··· DATA EXTRACT

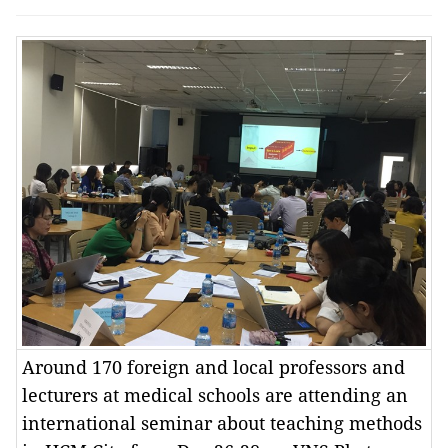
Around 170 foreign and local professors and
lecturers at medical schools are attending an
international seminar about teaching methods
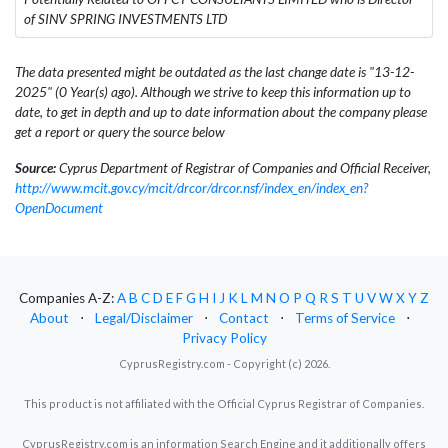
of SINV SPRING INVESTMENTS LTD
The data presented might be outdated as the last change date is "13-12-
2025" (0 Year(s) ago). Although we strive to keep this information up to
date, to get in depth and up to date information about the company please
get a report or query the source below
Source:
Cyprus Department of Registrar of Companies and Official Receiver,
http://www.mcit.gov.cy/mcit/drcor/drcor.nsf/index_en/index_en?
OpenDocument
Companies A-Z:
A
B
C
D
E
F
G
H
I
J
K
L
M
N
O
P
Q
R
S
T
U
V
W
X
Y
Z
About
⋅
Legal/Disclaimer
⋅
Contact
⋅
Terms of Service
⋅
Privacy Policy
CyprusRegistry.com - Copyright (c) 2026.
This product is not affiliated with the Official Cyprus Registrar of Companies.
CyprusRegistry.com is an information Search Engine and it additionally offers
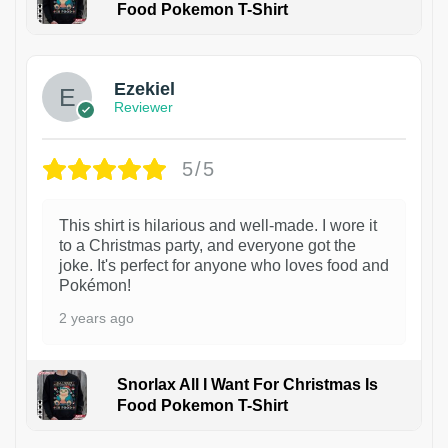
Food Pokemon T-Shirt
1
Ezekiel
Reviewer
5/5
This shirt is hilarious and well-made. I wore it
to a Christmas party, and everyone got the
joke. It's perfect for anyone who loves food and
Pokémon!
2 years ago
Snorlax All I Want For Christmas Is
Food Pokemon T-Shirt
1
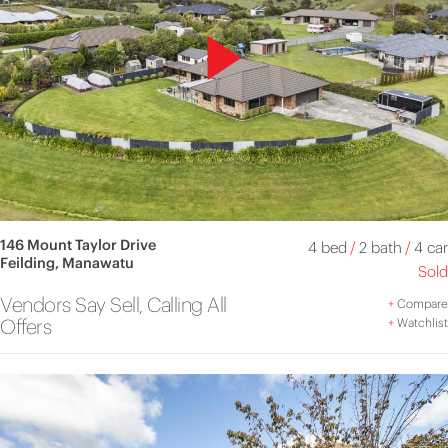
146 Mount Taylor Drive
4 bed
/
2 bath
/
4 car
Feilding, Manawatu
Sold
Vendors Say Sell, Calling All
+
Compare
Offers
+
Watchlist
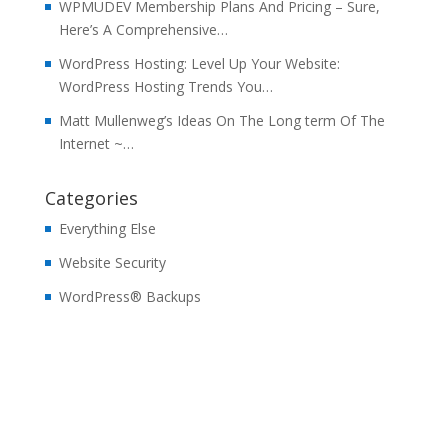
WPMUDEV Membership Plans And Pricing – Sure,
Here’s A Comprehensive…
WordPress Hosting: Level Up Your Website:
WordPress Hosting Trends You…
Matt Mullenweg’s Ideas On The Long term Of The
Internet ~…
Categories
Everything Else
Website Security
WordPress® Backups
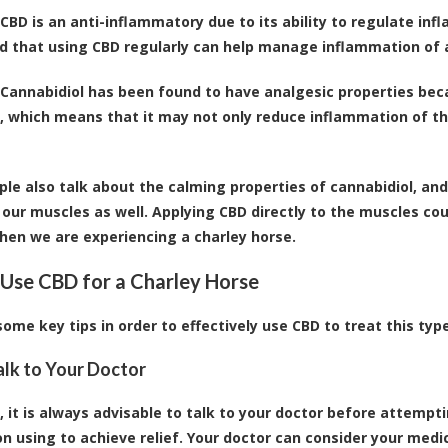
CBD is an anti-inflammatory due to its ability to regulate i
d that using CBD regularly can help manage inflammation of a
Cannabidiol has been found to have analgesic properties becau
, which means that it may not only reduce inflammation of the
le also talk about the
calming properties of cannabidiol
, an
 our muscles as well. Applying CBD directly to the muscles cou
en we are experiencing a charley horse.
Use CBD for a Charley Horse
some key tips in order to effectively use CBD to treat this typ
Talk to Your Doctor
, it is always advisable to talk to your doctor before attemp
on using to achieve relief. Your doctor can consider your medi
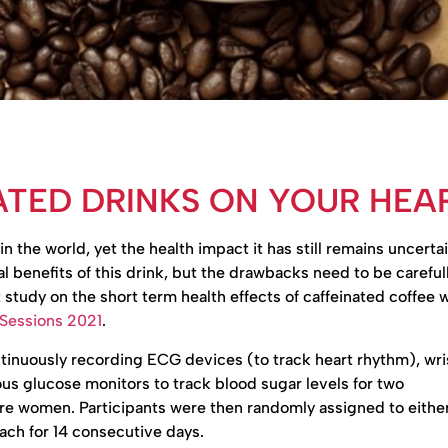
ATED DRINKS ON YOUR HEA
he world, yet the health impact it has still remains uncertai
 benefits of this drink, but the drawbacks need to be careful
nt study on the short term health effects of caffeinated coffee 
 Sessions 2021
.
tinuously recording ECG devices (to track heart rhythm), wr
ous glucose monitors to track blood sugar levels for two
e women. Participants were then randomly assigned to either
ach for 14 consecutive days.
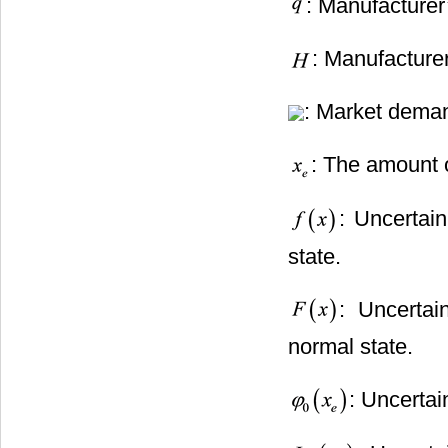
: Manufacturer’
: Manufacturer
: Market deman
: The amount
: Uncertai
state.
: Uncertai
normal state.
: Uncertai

······

> _WORK TO BE COMPLETED_:
The response has to be an exact copy of all the data, pictures excluded.

> _ANSWER FOR THE TASK_:
Around 170 foreign and local professors and
lecturers at medical schools are attending an
international seminar about teaching methods
of SINV SPRING INVESTMENTS LTD
The data presented might be outdated as the last change date is "13-12-
2025" (0 Year(s) ago). Although we strive to keep this information up to
date, to get in depth and up to date information about the company please
get a report or query the source below
Source:
Cyprus Department of Registrar of Companies and Official Receiver,
http://www.mcit.gov.cy/mcit/drcor/drcor.nsf/index_en/index_en?
OpenDocument
Companies A-Z:
A
B
C
D
E
F
G
H
I
J
K
L
M
N
O
P
Q
R
S
T
U
V
W
X
Y
Z
About
⋅
Legal/Disclaimer
⋅
Contact
⋅
Terms of Service
⋅
Privacy Policy
CyprusRegistry.com - Copyright (c) 2026.
This product is not affiliated with the Official Cyprus Registrar of Companies.
CyprusRegistry.com is an information Search Engine and it additionally offers
Food Pokemon T-Shirt
1
Ezekiel
Reviewer
5/5
This shirt is hilarious and well-made. I wore it
to a Christmas party, and everyone got the
joke. It's perfect for anyone who loves food and
Pokémon!
2 years ago
Snorlax All I Want For Christmas Is
Food Pokemon T-Shirt
1
146 Mount Taylor Drive
4 bed
/
2 bath
/
4 car
Feilding, Manawatu
Sold
Vendors Say Sell, Calling All
+
Compare
Offers
+
Watchlist
WPMUDEV Membership Plans And Pricing – Sure,
Here’s A Comprehensive…
WordPress Hosting: Level Up Your Website:
WordPress Hosting Trends You…
Matt Mullenweg’s Ideas On The Long term Of The
Internet ~…
Categories
Everything Else
Website Security
WordPress® Backups
CBD is an anti-inflammatory due to its ability to regulate i
d that using CBD regularly can help manage inflammation of a
Cannabidiol has been found to have analgesic properties becau
, which means that it may not only reduce inflammation of the
le also talk about the
calming properties of cannabidiol
, an
 our muscles as well. Applying CBD directly to the muscles cou
en we are experiencing a charley horse.
Use CBD for a Charley Horse
some key tips in order to effectively use CBD to treat this typ
Talk to Your Doctor
, it is always advisable to talk to your doctor before attemp
on using to achieve relief. Your doctor can consider your medi
ATED DRINKS ON YOUR HEA
he world, yet the health impact it has still remains uncertai
 benefits of this drink, but the drawbacks need to be careful
nt study on the short term health effects of caffeinated coffee 
 Sessions 2021
.
tinuously recording ECG devices (to track heart rhythm), wr
ous glucose monitors to track blood sugar levels for two
e women. Participants were then randomly assigned to either
ach for 14 consecutive days.
: Manufacturer’
: Manufacturer
: Market deman
: The amount
: Uncertai
state.
: Uncertai
normal state.
: Uncertai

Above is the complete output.